***** Task data

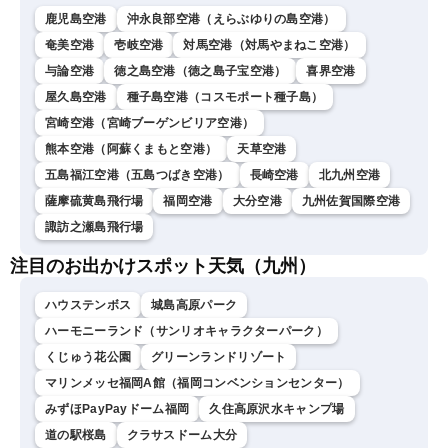
鹿児島空港
沖永良部空港（えらぶゆりの島空港）
奄美空港
壱岐空港
対馬空港（対馬やまねこ空港）
与論空港
徳之島空港（徳之島子宝空港）
喜界空港
屋久島空港
種子島空港（コスモポート種子島）
宮崎空港（宮崎ブーゲンビリア空港）
熊本空港（阿蘇くまもと空港）
天草空港
五島福江空港（五島つばき空港）
長崎空港
北九州空港
薩摩硫黄島飛行場
福岡空港
大分空港
九州佐賀国際空港
諏訪之瀬島飛行場
注目のお出かけスポット天気（九州）
ハウステンボス
城島高原パーク
ハーモニーランド（サンリオキャラクターパーク）
くじゅう花公園
グリーンランドリゾート
マリンメッセ福岡A館（福岡コンベンションセンター）
みずほPayPayドーム福岡
久住高原沢水キャンプ場
道の駅桜島
クラサスドーム大分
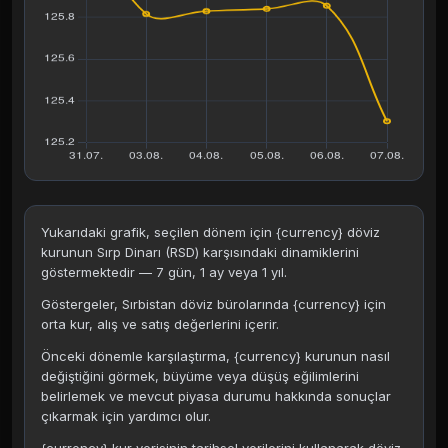
Yukarıdaki grafik, seçilen dönem için {currency} döviz
kurunun Sırp Dinarı (RSD) karşısındaki dinamiklerini
göstermektedir — 7 gün, 1 ay veya 1 yıl.
Göstergeler, Sırbistan döviz bürolarında {currency} için
orta kur, alış ve satış değerlerini içerir.
Önceki dönemle karşılaştırma, {currency} kurunun nasıl
değiştiğini görmek, büyüme veya düşüş eğilimlerini
belirlemek ve mevcut piyasa durumu hakkında sonuçlar
çıkarmak için yardımcı olur.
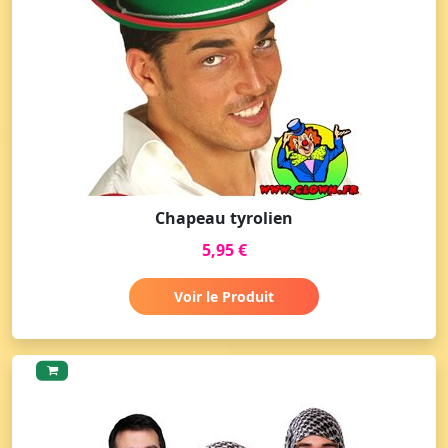
Chapeau tyrolien
5,95 €
Voir le Produit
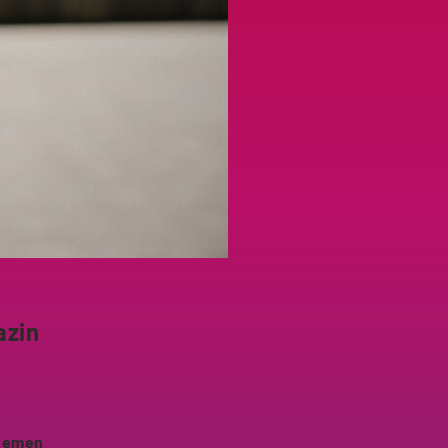
azin
Themen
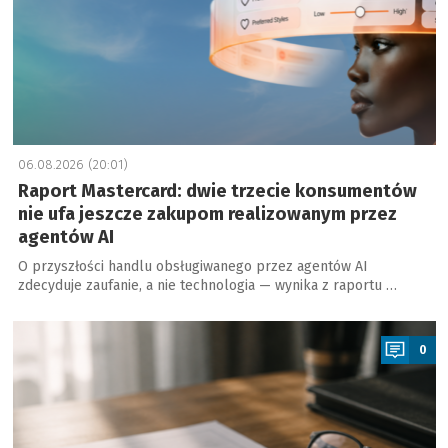
06.08.2026 (20:01)
Raport Mastercard: dwie trzecie konsumentów
nie ufa jeszcze zakupom realizowanym przez
agentów AI
O przyszłości handlu obsługiwanego przez agentów AI
zdecyduje zaufanie, a nie technologia — wynika z raportu …
a
0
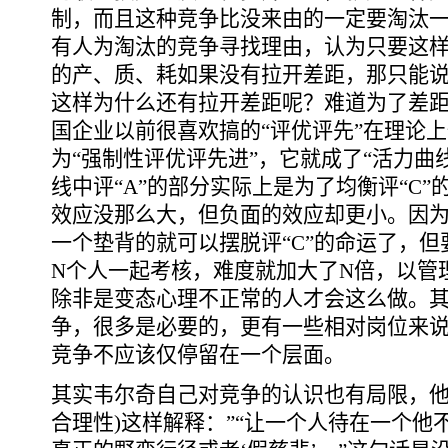
制，而且这种竞争比没来由的一定要淘汰
有人为淘汰的竞争寻找理由，认为只要这
的产、质、耗如果没有拉开差距，那只能
这样为什么还有拉开差距呢？难道为了差
国企业以前很喜欢搞的“评优评先”在理论
为“强制性评优评先进”，它就成了“活力曲线
线中评“A”的部分实际上是为了均衡评“C”的
效应没那么大，但负面的效应却更小。因
一个垫背的就可以摆脱评“C”的命运了，但
N个人一起考核，难度就加大了N倍，以管
除非是变态心理不正常的人才会这么做。
争，很多是必要的，更有一些相对岗位来
竞争不应该仅停留在一个层面。
其实韦尔奇自己对竞争的认识也有局限，他对
合理性)这样解释：”“让一个人待在一个他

**********

Task to carry out: Among the lines above, find those with the string "için" and copy them.

Written solution:
Yukarıdaki grafik, seçilen dönem için {currency} döviz
Göstergeler, Sırbistan döviz bürolarında {currency} için
çıkarmak için yardımcı olur.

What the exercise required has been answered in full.